EXTRAIT DU DOCUMENT:
Ce mot est VOCATION.
Il est le plus apte à orienter correctement tout jeune adulte qui songe à consacrer sa vie aux soins des personnes âgées et malades. Augmenter les salaires ne suffira pas à l’attirer, encore moins à le retenir si tant est qu’il fasse un essai. Tout l’argent du monde ne pourra faire en sorte de rendre les tâches attrayantes et valorisantes, si n’est pas ressenti un élan intérieur qui confirme que, oui, on se sentira bien dans cette voie, on y trouvera un total épanouissement. Cet élan intérieur qui ne trompe pas, voilà ce que j’appelle la VOCATION.

DONNÉES FOURNIES:
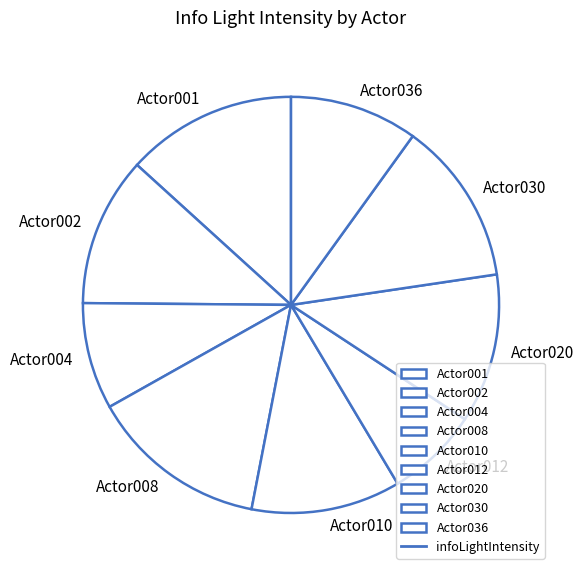

Which category has the biggest portion of the pie?

Actor008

TÂCHE À FAIRE:
Dans l'extrait du document, qu'est-ce qui est désigné par le mot VOCATION ?

VOTRE SOLUTION:
C'est l'élan intérieur qui ne trompe pas et qui confirme qu'on se sentira bien dans cette voie et qu'on y trouvera un total épanouissement.